Top to bottom, every record is to be copied word for word.
++++ RECORDS TO USE
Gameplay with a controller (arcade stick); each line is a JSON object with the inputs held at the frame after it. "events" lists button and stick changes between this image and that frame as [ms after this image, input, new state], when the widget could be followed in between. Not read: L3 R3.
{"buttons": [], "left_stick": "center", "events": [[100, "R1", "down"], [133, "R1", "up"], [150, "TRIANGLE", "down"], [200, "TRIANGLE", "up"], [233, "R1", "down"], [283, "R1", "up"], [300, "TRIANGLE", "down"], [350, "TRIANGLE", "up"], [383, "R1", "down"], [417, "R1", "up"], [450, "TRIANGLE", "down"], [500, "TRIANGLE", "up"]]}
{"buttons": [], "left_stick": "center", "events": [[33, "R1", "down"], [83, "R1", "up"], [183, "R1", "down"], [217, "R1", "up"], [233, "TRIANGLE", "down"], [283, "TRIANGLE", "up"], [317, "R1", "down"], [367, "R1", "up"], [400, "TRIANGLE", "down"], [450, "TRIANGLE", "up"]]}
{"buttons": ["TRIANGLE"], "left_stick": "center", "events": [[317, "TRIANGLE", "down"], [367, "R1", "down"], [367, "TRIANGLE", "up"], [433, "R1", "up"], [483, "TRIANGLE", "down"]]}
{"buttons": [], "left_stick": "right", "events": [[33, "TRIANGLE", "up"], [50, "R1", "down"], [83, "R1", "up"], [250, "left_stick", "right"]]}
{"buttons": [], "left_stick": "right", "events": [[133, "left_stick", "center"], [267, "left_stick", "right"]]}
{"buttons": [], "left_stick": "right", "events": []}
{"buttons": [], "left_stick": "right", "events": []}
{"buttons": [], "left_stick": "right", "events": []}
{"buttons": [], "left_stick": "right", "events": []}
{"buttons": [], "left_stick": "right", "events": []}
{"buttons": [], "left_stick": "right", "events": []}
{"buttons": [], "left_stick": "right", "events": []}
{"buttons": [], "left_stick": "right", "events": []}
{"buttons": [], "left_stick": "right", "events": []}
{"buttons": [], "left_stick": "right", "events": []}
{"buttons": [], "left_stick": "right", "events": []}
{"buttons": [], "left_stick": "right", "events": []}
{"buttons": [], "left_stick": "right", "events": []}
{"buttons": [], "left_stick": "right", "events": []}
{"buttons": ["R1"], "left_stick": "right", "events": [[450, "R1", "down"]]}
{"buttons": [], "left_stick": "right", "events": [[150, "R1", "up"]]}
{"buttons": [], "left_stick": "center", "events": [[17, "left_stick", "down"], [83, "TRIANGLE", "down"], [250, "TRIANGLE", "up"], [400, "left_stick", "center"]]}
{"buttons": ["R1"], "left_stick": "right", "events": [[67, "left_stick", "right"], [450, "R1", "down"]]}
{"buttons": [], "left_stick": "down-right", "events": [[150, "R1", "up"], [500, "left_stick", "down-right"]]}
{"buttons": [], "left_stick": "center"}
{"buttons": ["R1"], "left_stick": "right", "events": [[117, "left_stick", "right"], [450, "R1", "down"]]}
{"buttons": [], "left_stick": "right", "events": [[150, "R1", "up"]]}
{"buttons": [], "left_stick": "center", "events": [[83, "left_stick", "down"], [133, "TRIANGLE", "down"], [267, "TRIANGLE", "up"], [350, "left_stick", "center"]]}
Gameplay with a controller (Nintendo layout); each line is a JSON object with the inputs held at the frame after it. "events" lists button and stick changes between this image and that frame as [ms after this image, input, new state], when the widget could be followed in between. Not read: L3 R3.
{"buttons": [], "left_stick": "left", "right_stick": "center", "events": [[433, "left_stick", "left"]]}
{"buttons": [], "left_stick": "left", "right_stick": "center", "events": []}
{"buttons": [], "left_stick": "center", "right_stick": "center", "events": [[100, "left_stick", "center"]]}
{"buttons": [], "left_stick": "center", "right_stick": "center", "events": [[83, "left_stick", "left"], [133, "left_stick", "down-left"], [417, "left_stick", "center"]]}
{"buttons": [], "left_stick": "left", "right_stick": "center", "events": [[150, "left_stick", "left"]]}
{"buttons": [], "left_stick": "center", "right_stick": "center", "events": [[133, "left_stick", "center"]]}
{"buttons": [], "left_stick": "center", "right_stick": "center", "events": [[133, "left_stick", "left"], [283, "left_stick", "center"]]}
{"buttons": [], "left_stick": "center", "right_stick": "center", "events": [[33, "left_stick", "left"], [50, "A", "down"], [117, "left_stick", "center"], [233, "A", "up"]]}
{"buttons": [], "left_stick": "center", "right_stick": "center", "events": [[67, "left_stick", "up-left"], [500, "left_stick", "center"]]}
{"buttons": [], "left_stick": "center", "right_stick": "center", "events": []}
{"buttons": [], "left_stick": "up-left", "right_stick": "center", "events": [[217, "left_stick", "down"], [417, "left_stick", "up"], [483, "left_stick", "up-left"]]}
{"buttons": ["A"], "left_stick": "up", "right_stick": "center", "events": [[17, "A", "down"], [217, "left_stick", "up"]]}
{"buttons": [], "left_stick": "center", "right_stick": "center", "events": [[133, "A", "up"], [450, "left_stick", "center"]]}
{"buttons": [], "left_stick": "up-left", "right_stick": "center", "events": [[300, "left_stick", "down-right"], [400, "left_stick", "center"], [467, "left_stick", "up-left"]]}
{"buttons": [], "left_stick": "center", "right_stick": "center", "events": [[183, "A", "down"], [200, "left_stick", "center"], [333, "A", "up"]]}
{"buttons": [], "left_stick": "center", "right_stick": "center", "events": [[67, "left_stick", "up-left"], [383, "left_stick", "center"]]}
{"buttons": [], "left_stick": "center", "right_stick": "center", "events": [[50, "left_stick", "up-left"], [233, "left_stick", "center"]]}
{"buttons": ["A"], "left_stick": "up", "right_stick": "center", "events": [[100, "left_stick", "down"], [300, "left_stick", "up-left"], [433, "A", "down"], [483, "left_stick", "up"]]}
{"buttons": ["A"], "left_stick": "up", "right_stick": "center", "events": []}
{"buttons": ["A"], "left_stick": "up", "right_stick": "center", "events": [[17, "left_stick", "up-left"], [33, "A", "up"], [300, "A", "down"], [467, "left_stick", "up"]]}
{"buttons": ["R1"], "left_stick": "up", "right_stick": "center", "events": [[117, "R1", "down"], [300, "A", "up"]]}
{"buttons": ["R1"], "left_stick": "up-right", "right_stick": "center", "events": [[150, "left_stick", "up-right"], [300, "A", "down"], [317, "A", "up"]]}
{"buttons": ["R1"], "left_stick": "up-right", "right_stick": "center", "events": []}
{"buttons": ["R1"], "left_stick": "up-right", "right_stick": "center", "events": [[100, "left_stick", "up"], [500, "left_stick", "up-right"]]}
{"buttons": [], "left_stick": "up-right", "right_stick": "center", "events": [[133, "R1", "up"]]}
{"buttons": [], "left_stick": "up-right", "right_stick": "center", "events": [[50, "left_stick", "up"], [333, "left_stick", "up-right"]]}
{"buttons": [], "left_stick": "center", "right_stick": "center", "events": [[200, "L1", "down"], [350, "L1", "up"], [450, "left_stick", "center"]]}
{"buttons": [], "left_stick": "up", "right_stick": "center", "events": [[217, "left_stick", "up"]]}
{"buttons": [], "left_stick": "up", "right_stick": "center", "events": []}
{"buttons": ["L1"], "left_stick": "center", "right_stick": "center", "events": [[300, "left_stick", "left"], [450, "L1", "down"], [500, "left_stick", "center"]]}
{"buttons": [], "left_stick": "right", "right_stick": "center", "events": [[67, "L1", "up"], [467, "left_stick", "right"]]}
++++++++
=== FINISHED EXERCISE ===
Gameplay with a controller (arcade stick); each line is a JSON object with the inputs held at the frame after it. "events" lists button and stick changes between this image and that frame as [ms after this image, input, new state], when the widget could be followed in between. Not read: L3 R3.
{"buttons": [], "left_stick": "center", "events": [[100, "R1", "down"], [133, "R1", "up"], [150, "TRIANGLE", "down"], [200, "TRIANGLE", "up"], [233, "R1", "down"], [283, "R1", "up"], [300, "TRIANGLE", "down"], [350, "TRIANGLE", "up"], [383, "R1", "down"], [417, "R1", "up"], [450, "TRIANGLE", "down"], [500, "TRIANGLE", "up"]]}
{"buttons": [], "left_stick": "center", "events": [[33, "R1", "down"], [83, "R1", "up"], [183, "R1", "down"], [217, "R1", "up"], [233, "TRIANGLE", "down"], [283, "TRIANGLE", "up"], [317, "R1", "down"], [367, "R1", "up"], [400, "TRIANGLE", "down"], [450, "TRIANGLE", "up"]]}
{"buttons": ["TRIANGLE"], "left_stick": "center", "events": [[317, "TRIANGLE", "down"], [367, "R1", "down"], [367, "TRIANGLE", "up"], [433, "R1", "up"], [483, "TRIANGLE", "down"]]}
{"buttons": [], "left_stick": "right", "events": [[33, "TRIANGLE", "up"], [50, "R1", "down"], [83, "R1", "up"], [250, "left_stick", "right"]]}
{"buttons": [], "left_stick": "right", "events": [[133, "left_stick", "center"], [267, "left_stick", "right"]]}
{"buttons": [], "left_stick": "right", "events": []}
{"buttons": [], "left_stick": "right", "events": []}
{"buttons": [], "left_stick": "right", "events": []}
{"buttons": [], "left_stick": "right", "events": []}
{"buttons": [], "left_stick": "right", "events": []}
{"buttons": [], "left_stick": "right", "events": []}
{"buttons": [], "left_stick": "right", "events": []}
{"buttons": [], "left_stick": "right", "events": []}
{"buttons": [], "left_stick": "right", "events": []}
{"buttons": [], "left_stick": "right", "events": []}
{"buttons": [], "left_stick": "right", "events": []}
{"buttons": [], "left_stick": "right", "events": []}
{"buttons": [], "left_stick": "right", "events": []}
{"buttons": [], "left_stick": "right", "events": []}
{"buttons": ["R1"], "left_stick": "right", "events": [[450, "R1", "down"]]}
{"buttons": [], "left_stick": "right", "events": [[150, "R1", "up"]]}
{"buttons": [], "left_stick": "center", "events": [[17, "left_stick", "down"], [83, "TRIANGLE", "down"], [250, "TRIANGLE", "up"], [400, "left_stick", "center"]]}
{"buttons": ["R1"], "left_stick": "right", "events": [[67, "left_stick", "right"], [450, "R1", "down"]]}
{"buttons": [], "left_stick": "down-right", "events": [[150, "R1", "up"], [500, "left_stick", "down-right"]]}
{"buttons": [], "left_stick": "center"}
{"buttons": ["R1"], "left_stick": "right", "events": [[117, "left_stick", "right"], [450, "R1", "down"]]}
{"buttons": [], "left_stick": "right", "events": [[150, "R1", "up"]]}
{"buttons": [], "left_stick": "center", "events": [[83, "left_stick", "down"], [133, "TRIANGLE", "down"], [267, "TRIANGLE", "up"], [350, "left_stick", "center"]]}
Gameplay with a controller (Nintendo layout); each line is a JSON object with the inputs held at the frame after it. "events" lists button and stick changes between this image and that frame as [ms after this image, input, new state], when the widget could be followed in between. Not read: L3 R3.
{"buttons": [], "left_stick": "left", "right_stick": "center", "events": [[433, "left_stick", "left"]]}
{"buttons": [], "left_stick": "left", "right_stick": "center", "events": []}
{"buttons": [], "left_stick": "center", "right_stick": "center", "events": [[100, "left_stick", "center"]]}
{"buttons": [], "left_stick": "center", "right_stick": "center", "events": [[83, "left_stick", "left"], [133, "left_stick", "down-left"], [417, "left_stick", "center"]]}
{"buttons": [], "left_stick": "left", "right_stick": "center", "events": [[150, "left_stick", "left"]]}
{"buttons": [], "left_stick": "center", "right_stick": "center", "events": [[133, "left_stick", "center"]]}
{"buttons": [], "left_stick": "center", "right_stick": "center", "events": [[133, "left_stick", "left"], [283, "left_stick", "center"]]}
{"buttons": [], "left_stick": "center", "right_stick": "center", "events": [[33, "left_stick", "left"], [50, "A", "down"], [117, "left_stick", "center"], [233, "A", "up"]]}
{"buttons": [], "left_stick": "center", "right_stick": "center", "events": [[67, "left_stick", "up-left"], [500, "left_stick", "center"]]}
{"buttons": [], "left_stick": "center", "right_stick": "center", "events": []}
{"buttons": [], "left_stick": "up-left", "right_stick": "center", "events": [[217, "left_stick", "down"], [417, "left_stick", "up"], [483, "left_stick", "up-left"]]}
{"buttons": ["A"], "left_stick": "up", "right_stick": "center", "events": [[17, "A", "down"], [217, "left_stick", "up"]]}
{"buttons": [], "left_stick": "center", "right_stick": "center", "events": [[133, "A", "up"], [450, "left_stick", "center"]]}
{"buttons": [], "left_stick": "up-left", "right_stick": "center", "events": [[300, "left_stick", "down-right"], [400, "left_stick", "center"], [467, "left_stick", "up-left"]]}
{"buttons": [], "left_stick": "center", "right_stick": "center", "events": [[183, "A", "down"], [200, "left_stick", "center"], [333, "A", "up"]]}
{"buttons": [], "left_stick": "center", "right_stick": "center", "events": [[67, "left_stick", "up-left"], [383, "left_stick", "center"]]}
{"buttons": [], "left_stick": "center", "right_stick": "center", "events": [[50, "left_stick", "up-left"], [233, "left_stick", "center"]]}
{"buttons": ["A"], "left_stick": "up", "right_stick": "center", "events": [[100, "left_stick", "down"], [300, "left_stick", "up-left"], [433, "A", "down"], [483, "left_stick", "up"]]}
{"buttons": ["A"], "left_stick": "up", "right_stick": "center", "events": []}
{"buttons": ["A"], "left_stick": "up", "right_stick": "center", "events": [[17, "left_stick", "up-left"], [33, "A", "up"], [300, "A", "down"], [467, "left_stick", "up"]]}
{"buttons": ["R1"], "left_stick": "up", "right_stick": "center", "events": [[117, "R1", "down"], [300, "A", "up"]]}
{"buttons": ["R1"], "left_stick": "up-right", "right_stick": "center", "events": [[150, "left_stick", "up-right"], [300, "A", "down"], [317, "A", "up"]]}
{"buttons": ["R1"], "left_stick": "up-right", "right_stick": "center", "events": []}
{"buttons": ["R1"], "left_stick": "up-right", "right_stick": "center", "events": [[100, "left_stick", "up"], [500, "left_stick", "up-right"]]}
{"buttons": [], "left_stick": "up-right", "right_stick": "center", "events": [[133, "R1", "up"]]}
{"buttons": [], "left_stick": "up-right", "right_stick": "center", "events": [[50, "left_stick", "up"], [333, "left_stick", "up-right"]]}
{"buttons": [], "left_stick": "center", "right_stick": "center", "events": [[200, "L1", "down"], [350, "L1", "up"], [450, "left_stick", "center"]]}
{"buttons": [], "left_stick": "up", "right_stick": "center", "events": [[217, "left_stick", "up"]]}
{"buttons": [], "left_stick": "up", "right_stick": "center", "events": []}
{"buttons": ["L1"], "left_stick": "center", "right_stick": "center", "events": [[300, "left_stick", "left"], [450, "L1", "down"], [500, "left_stick", "center"]]}
{"buttons": [], "left_stick": "right", "right_stick": "center", "events": [[67, "L1", "up"], [467, "left_stick", "right"]]}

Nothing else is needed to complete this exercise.